Characteristics of biotrickling filter system for hydrogen sulfide removal with seasonal temperature variations: A strategy for low temperature conditions

The impact of temperature on the biological removal of hydrogen sulfide (H2S) from air is critical to its effective ap-plication in cold regions or seasons. This study investigated the effect of seasonal temperature variations (7-30 degrees C) on the H2S removal performance of a biotrickling filter system, with an effective H2S elimination capacity of 98.1 g/m3/h (removal efficiency = 83.1 %) achieved at temperatures of 10-12 degrees C. Biofilm growth was found to be accelerated by increased secretion of extracellular polymeric substances, enhanced biofilm adhesion capacity and relatively high levels of elemental sulfur accumulation, which help to retain heat within the filter bed under cold conditions.
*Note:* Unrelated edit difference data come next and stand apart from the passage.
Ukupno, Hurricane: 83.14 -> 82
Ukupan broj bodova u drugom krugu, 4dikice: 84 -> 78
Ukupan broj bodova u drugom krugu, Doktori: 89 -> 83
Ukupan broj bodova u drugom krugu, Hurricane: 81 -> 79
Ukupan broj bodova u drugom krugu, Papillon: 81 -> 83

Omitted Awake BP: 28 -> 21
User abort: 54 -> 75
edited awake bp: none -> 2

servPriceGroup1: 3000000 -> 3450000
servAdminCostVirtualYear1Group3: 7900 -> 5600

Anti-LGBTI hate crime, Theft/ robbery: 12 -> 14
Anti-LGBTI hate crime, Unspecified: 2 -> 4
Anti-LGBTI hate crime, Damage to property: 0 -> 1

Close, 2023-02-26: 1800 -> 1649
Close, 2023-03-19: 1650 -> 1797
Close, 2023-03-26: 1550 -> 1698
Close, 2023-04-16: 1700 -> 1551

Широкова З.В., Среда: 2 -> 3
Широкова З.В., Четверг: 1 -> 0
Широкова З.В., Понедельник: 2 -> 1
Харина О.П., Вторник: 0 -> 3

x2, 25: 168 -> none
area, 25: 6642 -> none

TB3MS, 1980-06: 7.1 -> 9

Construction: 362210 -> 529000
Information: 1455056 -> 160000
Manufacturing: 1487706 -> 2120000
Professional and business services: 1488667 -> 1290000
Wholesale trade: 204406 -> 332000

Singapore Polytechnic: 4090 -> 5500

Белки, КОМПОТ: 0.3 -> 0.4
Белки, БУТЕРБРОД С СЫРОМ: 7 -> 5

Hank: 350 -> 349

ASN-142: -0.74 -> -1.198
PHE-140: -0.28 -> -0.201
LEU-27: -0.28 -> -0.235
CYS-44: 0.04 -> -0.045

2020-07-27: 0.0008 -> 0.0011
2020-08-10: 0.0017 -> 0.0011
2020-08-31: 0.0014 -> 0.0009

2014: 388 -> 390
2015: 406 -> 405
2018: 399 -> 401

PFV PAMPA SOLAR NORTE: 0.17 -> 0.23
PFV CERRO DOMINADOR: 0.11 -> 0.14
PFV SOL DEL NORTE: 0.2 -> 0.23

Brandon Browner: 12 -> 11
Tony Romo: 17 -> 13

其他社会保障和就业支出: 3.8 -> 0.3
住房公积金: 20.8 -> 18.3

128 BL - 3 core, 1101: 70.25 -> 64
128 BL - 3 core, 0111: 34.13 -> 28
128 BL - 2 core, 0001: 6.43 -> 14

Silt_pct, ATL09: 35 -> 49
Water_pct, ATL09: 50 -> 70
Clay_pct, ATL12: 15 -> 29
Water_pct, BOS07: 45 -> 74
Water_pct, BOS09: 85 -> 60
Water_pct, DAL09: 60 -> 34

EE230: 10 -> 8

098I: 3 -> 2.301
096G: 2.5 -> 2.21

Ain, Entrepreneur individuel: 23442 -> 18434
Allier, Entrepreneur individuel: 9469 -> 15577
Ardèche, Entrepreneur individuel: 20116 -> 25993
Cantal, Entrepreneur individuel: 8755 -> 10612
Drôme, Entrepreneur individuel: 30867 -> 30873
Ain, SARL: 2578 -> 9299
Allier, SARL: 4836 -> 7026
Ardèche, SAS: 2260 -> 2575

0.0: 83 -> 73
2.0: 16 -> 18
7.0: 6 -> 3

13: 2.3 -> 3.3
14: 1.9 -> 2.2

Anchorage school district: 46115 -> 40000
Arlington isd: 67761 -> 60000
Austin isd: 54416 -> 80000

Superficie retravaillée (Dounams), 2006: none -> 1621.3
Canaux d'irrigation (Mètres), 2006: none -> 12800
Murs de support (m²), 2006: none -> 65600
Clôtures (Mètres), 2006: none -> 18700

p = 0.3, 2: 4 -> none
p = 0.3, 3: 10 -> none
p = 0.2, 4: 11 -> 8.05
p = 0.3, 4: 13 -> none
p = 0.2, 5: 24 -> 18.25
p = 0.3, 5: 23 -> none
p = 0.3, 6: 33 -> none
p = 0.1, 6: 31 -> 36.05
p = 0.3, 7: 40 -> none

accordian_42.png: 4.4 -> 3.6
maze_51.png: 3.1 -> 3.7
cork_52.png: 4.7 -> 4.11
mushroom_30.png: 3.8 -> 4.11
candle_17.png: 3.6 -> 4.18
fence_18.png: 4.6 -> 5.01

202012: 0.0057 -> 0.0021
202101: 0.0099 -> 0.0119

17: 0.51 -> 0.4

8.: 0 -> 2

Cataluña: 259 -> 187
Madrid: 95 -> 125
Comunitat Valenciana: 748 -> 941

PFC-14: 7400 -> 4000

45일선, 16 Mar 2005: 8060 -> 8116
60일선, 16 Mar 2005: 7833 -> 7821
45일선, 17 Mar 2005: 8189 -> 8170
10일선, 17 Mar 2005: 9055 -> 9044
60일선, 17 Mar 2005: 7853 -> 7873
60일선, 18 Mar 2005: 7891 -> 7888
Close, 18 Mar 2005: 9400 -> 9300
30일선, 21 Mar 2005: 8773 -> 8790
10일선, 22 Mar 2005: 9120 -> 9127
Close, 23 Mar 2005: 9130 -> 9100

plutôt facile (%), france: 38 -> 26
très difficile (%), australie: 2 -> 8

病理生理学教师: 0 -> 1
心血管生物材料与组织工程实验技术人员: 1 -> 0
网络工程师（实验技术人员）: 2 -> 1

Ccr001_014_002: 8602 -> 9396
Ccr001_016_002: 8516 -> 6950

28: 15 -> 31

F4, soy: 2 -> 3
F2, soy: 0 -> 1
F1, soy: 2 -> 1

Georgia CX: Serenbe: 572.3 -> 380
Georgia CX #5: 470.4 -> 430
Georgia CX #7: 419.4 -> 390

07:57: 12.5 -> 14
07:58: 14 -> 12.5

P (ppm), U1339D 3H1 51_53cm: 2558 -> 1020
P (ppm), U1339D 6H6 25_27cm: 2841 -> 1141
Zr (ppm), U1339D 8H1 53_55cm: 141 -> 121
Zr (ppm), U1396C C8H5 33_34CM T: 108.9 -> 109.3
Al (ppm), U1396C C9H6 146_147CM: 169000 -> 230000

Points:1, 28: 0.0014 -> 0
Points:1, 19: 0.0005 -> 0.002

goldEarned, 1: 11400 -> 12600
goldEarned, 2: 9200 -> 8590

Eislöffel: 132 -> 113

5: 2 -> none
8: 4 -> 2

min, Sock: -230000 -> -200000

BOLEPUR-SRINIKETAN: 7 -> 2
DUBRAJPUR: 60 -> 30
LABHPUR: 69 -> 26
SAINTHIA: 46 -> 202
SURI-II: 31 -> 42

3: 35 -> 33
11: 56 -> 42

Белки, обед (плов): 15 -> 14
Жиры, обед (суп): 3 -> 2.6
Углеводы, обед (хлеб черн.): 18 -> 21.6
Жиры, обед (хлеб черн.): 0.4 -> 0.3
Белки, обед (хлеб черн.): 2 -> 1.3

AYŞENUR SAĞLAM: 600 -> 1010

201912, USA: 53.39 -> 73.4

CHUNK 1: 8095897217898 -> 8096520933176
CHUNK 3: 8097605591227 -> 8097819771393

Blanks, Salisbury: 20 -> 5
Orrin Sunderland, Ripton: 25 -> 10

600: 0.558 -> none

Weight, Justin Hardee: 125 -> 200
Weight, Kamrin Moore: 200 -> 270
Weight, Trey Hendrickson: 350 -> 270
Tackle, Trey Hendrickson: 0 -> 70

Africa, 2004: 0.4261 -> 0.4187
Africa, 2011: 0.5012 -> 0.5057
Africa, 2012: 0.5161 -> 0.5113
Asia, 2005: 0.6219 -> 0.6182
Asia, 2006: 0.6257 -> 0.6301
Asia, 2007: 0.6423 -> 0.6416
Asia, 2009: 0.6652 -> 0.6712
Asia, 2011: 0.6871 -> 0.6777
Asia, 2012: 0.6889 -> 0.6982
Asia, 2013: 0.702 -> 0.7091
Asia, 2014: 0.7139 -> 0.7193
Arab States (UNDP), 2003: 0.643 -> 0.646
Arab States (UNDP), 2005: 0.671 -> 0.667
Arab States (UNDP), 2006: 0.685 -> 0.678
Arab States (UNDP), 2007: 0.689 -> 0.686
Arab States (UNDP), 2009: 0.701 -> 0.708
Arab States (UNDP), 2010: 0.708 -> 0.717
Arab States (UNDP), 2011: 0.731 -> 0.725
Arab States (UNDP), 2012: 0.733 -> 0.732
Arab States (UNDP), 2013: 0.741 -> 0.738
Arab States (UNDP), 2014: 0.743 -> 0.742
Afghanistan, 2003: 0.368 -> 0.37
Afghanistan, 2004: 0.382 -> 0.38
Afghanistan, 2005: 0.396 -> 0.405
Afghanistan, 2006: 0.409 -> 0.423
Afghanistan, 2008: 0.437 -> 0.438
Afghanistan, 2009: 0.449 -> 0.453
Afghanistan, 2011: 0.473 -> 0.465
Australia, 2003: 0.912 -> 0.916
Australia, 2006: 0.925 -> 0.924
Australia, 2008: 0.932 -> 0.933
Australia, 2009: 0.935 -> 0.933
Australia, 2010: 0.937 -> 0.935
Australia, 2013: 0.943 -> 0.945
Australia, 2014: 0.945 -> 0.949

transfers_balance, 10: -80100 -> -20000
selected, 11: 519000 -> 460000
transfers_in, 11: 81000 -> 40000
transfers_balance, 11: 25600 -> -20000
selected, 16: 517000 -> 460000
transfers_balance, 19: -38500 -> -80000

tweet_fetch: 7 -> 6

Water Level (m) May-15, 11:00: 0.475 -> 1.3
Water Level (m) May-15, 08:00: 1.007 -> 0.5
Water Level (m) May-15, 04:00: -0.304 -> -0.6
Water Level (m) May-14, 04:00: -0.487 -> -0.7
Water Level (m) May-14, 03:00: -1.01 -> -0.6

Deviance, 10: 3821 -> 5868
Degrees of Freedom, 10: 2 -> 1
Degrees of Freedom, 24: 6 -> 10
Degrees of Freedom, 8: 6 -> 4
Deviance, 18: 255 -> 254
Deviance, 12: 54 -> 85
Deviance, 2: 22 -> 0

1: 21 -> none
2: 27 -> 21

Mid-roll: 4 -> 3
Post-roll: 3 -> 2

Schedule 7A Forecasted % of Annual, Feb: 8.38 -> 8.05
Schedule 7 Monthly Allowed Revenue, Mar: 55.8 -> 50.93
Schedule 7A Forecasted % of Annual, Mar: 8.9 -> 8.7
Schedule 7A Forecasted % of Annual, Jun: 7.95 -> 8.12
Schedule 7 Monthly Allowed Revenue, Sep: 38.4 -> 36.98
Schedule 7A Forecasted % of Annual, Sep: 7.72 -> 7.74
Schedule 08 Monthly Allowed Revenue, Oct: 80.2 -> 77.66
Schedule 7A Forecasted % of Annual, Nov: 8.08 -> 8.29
High-throughput sequencing showed that the psychrotolerant sulfur-oxidizing bacterium (SOB) Metallibacterium was gradually enriched (54.8 %) at temperatures below 15 degrees C. The major pathways of sulfur metab-olism under low temperature conditions were determined based on the detection of enzymes related to sulfur metab-olism. Finally, a strategy to enrich Metallibacterium was proposed to promote the application of biodesulfurization under low temperature conditions.

Automated summary

This study investigates the impact of seasonal temperature variations on the performance of a biotrickling filter system in removing hydrogen sulfide from air. It is found that the system achieves the highest removal efficiency at temperatures of 10-12 degrees Celsius. The accelerated growth of biofilm, enhanced biofilm adhesion capacity, and sulfur accumulation contribute to heat retention in cold conditions.